Three years after commencement, he still seeks faculty advice on occasion. "A few times I've called Jim Johnson or Tom King, talked to them about a situation at school and asked ‘What else can I do?' It's really nice to be able to do that."

Now that he's the teacher, Riley tries to make his students like, rather than simply survive, math. He formed a student math club to boost interest in the subject. Members meet once a week. They complete scavenger hunts, solving problems for clues. They make polyhedrons, a three-dimensional geometric figure whose sides are polygons. They practice for math invites to be more competitive. And they talk about it with other students. "It sheds a good light on math and helps students see it can be fun."

Riley has found technology goes a long way toward the same goal. His classroom has white boards on two sides. He uses a Smart Board in nearly all lessons. Students use graphing calculators and clickers similar to individual remote answering devises. He incorporates visuals as often as possible, from patty paper in geometry to making data sets and scatter lots of class shoe sizes. He strives to make the lessons interactive from teacher to student.

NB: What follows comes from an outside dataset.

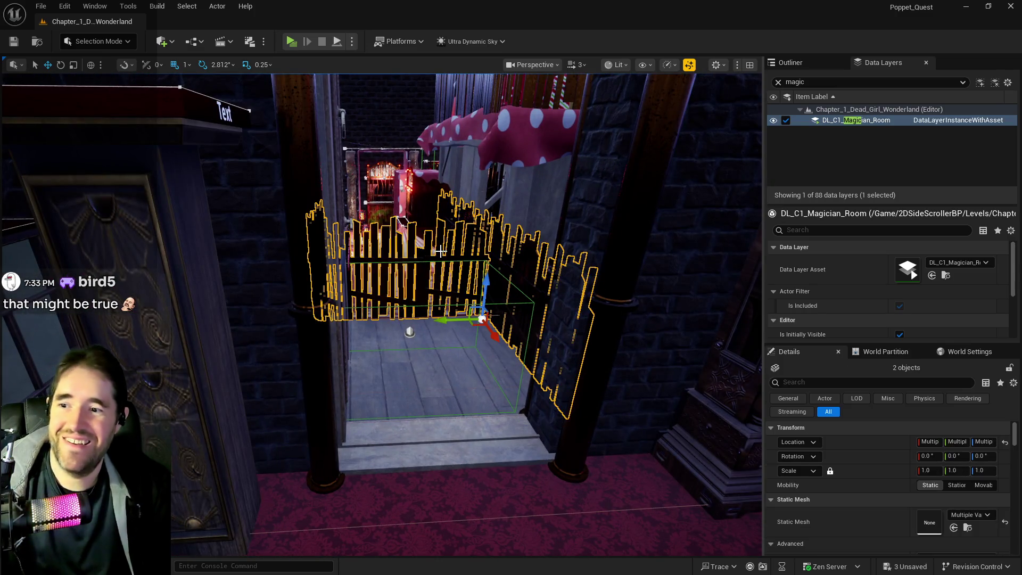
pyautogui.keyDown('ctrl'); pyautogui.click(528, 212); pyautogui.keyUp('ctrl')
pyautogui.press('f')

"I found out if they don't get it, they ask less questions and their questions are not specific because they don't know what to ask."

Since starting at Harvard, Riley has come to appreciate teaching in a small school district, from its supportive colleagues to math classrooms that generally have no more than 20 students.

He's the only high-school math instructor, but there's an upside to that. "I like watching them grow. I'll get to work with some students all four years." (Five years if he counts some students he first works with in the 8th grade.)

He now does exactly what Doane professors did for him: he comes a little early, and stays a little late, offering students individual help before and after school.

He completed his master's degree in curriculum and instruction from Doane in 2008 and plans for it to be the start of continuing education and development in his career. "When I stop learning is when I'm not being the best teacher for students."